An exact copy of the entries below is required, with all pictures removed.

--- INPUT RECORDS ---

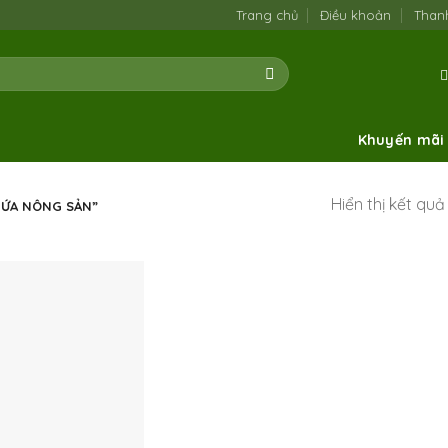
Trang chủ
Điều khoản
Than
Khuyến mãi
Hiển thị kết qu
ỨA NÔNG SẢN”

---

#### [SOLUTION]
Trang chủ
Điều khoản
Than
Khuyến mãi
Hiển thị kết qu
ỨA NÔNG SẢN”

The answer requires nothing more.